Не возможно описать тогдашнего моего смятения и горести. Я проклинал мою невоздержанность, рвал на себе волосы и кричал как сумасшедший.
– Опомнись, – сказал мне пустынник, представший мне в то же мгновение, – твой крик может повергнуть тебя в бедствие: ты вошел во внутренние царские покои посредством невидимости, тебя никто здесь не знает. Увидев тебя, слуги сочтут тебя за злодея, в чем тебе невозможно будет оправдаться, поскольку их царица как раз во время твоего прихода пропала: итак, ты подвергнешься неизбежной казни. Подай мне перстень и последуй за мною, я проведу тебя в потайные двери.
Я подал ему перстень и предался его руководству.
– Не правду ли я сказывал тебе? – выговаривал он мне идучи. – Вот следствие твоего непослушания.
Я просил его, по крайней мере, уведомить меня, что стало с моею сестрою и жива ли она. Пустынник мне не хотел ничего сказать о том, а повелел идти в храм оракула и вопросить божество.

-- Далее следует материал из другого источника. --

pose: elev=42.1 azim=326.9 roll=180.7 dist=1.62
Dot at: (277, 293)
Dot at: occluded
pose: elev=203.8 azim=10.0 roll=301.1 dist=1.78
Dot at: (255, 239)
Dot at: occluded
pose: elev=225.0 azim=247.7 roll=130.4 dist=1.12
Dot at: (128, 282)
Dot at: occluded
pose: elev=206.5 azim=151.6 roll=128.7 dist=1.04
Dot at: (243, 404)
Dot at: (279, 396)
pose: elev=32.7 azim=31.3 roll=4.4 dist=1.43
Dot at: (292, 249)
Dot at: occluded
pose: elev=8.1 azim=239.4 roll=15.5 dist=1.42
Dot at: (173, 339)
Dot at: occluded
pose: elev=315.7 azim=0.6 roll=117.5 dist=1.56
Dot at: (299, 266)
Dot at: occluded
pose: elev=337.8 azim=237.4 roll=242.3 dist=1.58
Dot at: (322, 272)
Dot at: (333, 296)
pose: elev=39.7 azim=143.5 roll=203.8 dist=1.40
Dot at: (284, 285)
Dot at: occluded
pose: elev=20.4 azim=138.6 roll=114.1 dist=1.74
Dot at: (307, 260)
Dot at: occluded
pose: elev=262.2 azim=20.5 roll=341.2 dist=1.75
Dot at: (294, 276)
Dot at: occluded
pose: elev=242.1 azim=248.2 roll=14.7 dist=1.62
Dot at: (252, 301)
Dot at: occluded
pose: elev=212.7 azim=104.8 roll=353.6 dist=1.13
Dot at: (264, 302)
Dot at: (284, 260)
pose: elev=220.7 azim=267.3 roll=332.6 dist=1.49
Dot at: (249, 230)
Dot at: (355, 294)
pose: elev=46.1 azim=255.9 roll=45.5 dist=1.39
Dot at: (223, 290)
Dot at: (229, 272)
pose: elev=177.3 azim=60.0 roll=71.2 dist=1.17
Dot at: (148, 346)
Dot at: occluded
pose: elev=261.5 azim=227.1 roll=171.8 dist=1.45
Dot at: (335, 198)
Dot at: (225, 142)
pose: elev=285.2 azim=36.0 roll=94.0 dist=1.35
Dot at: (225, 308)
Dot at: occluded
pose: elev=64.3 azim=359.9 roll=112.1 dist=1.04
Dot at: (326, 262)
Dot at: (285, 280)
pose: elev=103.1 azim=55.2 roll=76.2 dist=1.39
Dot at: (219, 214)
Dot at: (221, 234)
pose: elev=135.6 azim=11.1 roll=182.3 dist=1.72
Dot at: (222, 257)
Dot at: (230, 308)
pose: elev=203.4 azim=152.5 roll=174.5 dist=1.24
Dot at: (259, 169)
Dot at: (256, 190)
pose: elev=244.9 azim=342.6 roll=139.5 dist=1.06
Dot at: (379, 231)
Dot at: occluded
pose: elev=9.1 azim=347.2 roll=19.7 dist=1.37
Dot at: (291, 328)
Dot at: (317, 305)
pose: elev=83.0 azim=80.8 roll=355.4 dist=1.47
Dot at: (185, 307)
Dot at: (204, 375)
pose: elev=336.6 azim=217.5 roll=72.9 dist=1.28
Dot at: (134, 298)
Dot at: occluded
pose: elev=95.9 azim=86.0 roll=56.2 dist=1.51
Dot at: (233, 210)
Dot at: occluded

– Может быть, там узнаешь ты желаемое, – сказал он мне и оставил меня в толпе народа на городской площади.
Все это произошло так скоропостижно, что я почти вмиг лишился сестры, был выведен из дворца и потерял из глаз пустынника. Я имел довольно оснований думать, что этот почтенный муж изрядный волшебник, но мысль эта не уменьшила причин к ощущению горя об участи сестры моей.
Алавар нашел меня погруженным в глубокую печаль и спрашивал о причине её. Я рассказал ему всё, что со мною случилось. Он удивлялся, желал разогнать мое уныние и советовал мне последовать наставлению пустынника и посетить храм оракула.